### TASK PROMPT
Please rewrite the records below, replacing "difference" with "gap" and changing nothing else. Leave the pictures out of your answer.

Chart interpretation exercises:
[Start of Attachment]

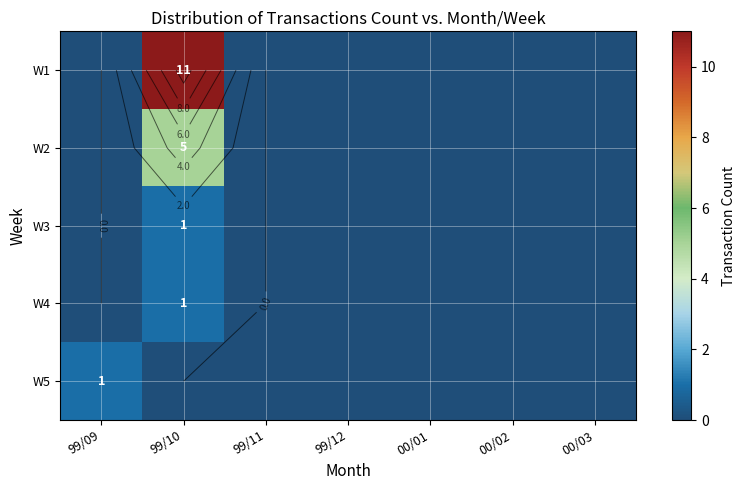

At which label does W1 reach its peak?

99/10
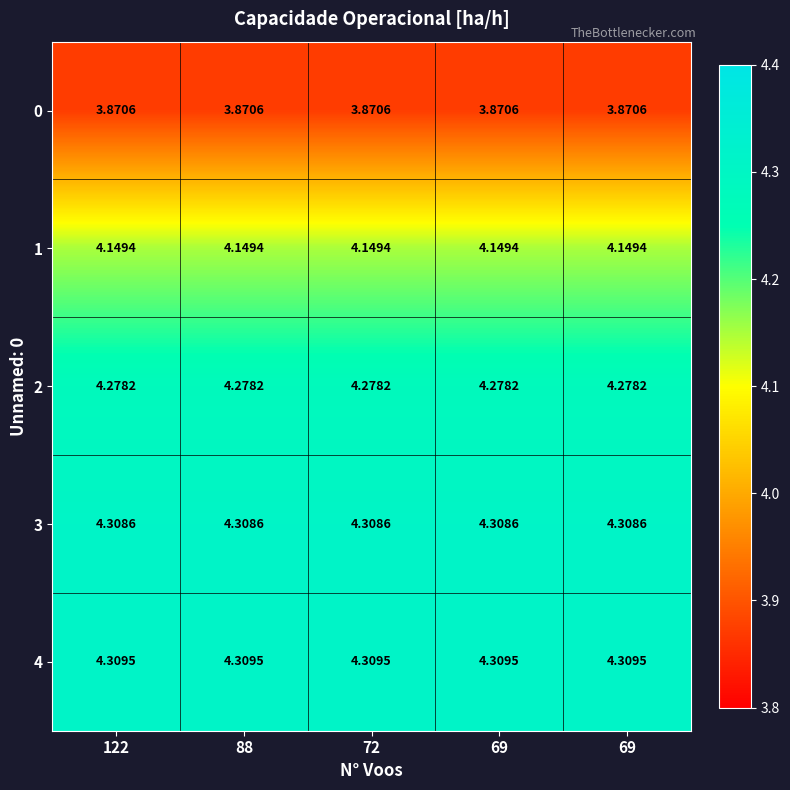

What is the difference between the highest and lowest values at 69?

0.4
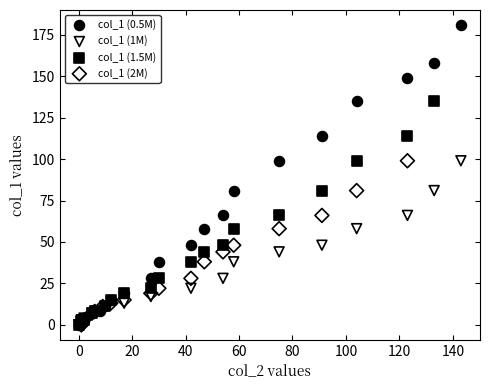

Which series contains the highest Y value?

col_1 (0.5M)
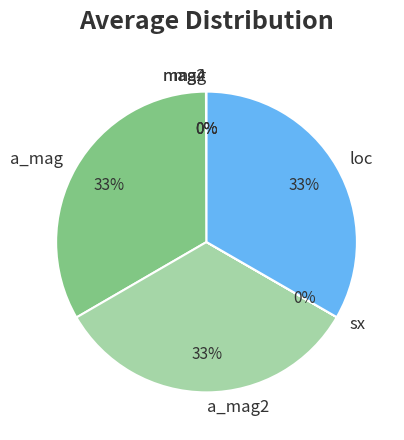

To the nearest percent, what is the difference between the largest and smallest slice percentages?

33%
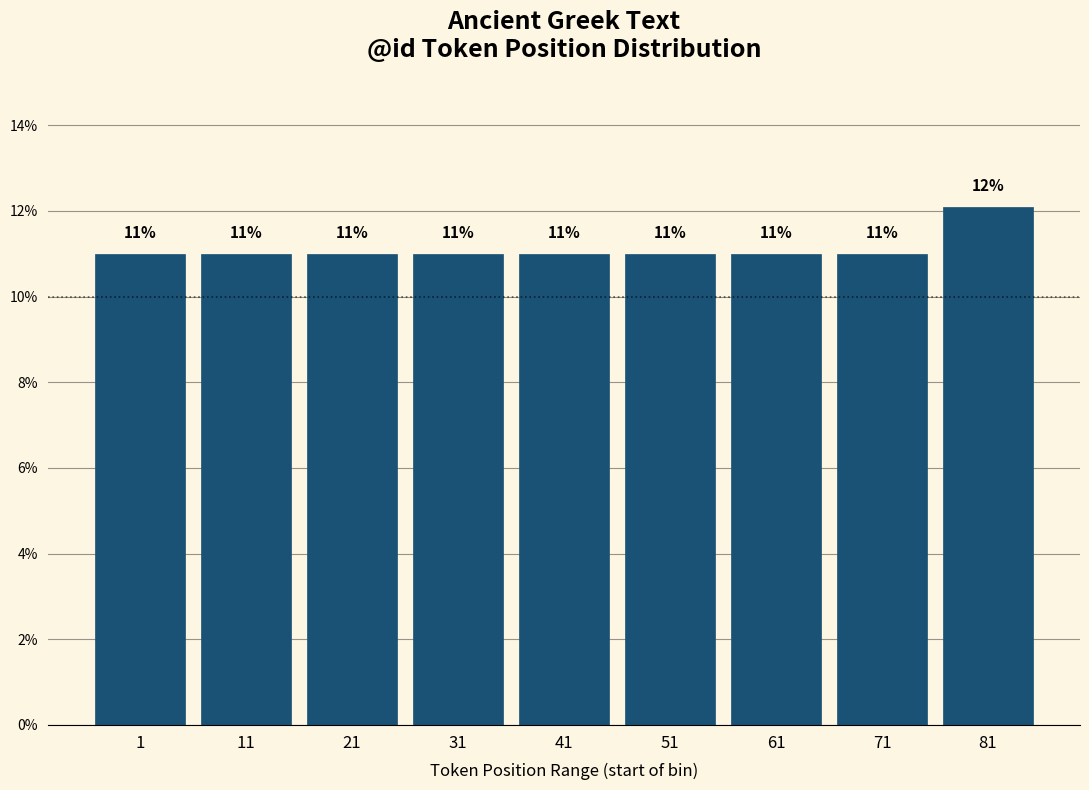

What is the ratio of the value at 41 to the value at 61?

1.0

[End of Attachment]

### RESPONSE
At which label does W1 reach its peak?

99/10

What is the gap between the highest and lowest values at 69?

0.4

Which series contains the highest Y value?

col_1 (0.5M)

To the nearest percent, what is the gap between the largest and smallest slice percentages?

33%

What is the ratio of the value at 41 to the value at 61?

1.0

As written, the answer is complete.